» INSTRUCTIONS TO FOLLOW:
Please change "whiskers" to "tails" in the data below, starting at the line that has "Reading bottom to" and ending after the line that has "20:00-23:59: median 12.6, box". Give back only those lines, with nothing else altered.

» RECORD EXCERPTS:
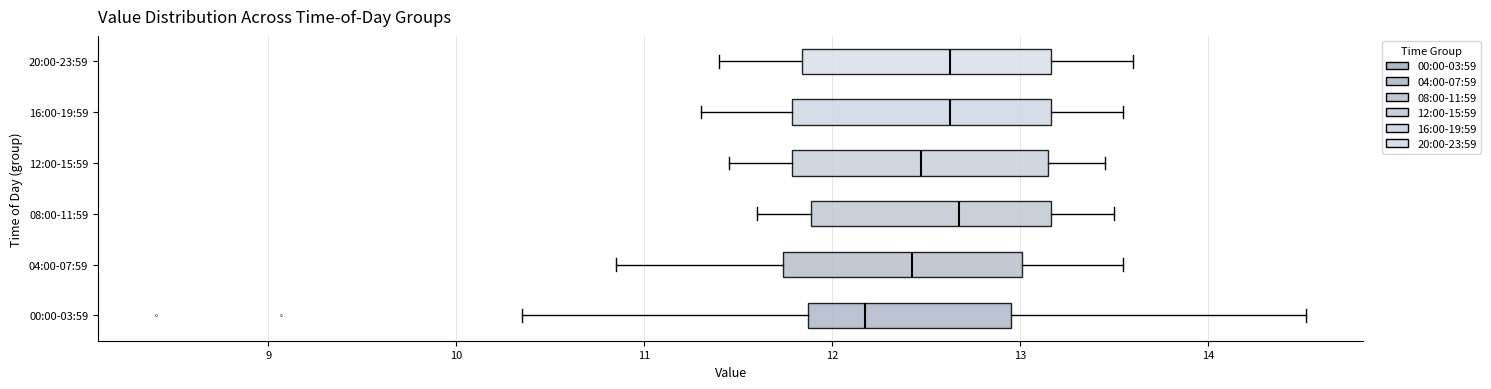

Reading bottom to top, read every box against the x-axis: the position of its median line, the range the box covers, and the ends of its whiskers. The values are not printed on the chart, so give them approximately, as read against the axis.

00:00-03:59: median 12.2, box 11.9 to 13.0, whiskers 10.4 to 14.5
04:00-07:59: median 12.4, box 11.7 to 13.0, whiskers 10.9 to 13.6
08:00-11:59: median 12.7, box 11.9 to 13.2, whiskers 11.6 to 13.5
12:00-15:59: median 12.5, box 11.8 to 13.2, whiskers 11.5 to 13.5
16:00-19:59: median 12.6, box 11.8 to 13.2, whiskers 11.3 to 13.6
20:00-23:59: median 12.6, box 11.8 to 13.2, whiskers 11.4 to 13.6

---

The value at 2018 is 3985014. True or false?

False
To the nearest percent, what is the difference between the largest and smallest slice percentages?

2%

» SOLUTION:
Reading bottom to top, read every box against the x-axis: the position of its median line, the range the box covers, and the ends of its tails. The values are not printed on the chart, so give them approximately, as read against the axis.

00:00-03:59: median 12.2, box 11.9 to 13.0, tails 10.4 to 14.5
04:00-07:59: median 12.4, box 11.7 to 13.0, tails 10.9 to 13.6
08:00-11:59: median 12.7, box 11.9 to 13.2, tails 11.6 to 13.5
12:00-15:59: median 12.5, box 11.8 to 13.2, tails 11.5 to 13.5
16:00-19:59: median 12.6, box 11.8 to 13.2, tails 11.3 to 13.6
20:00-23:59: median 12.6, box 11.8 to 13.2, tails 11.4 to 13.6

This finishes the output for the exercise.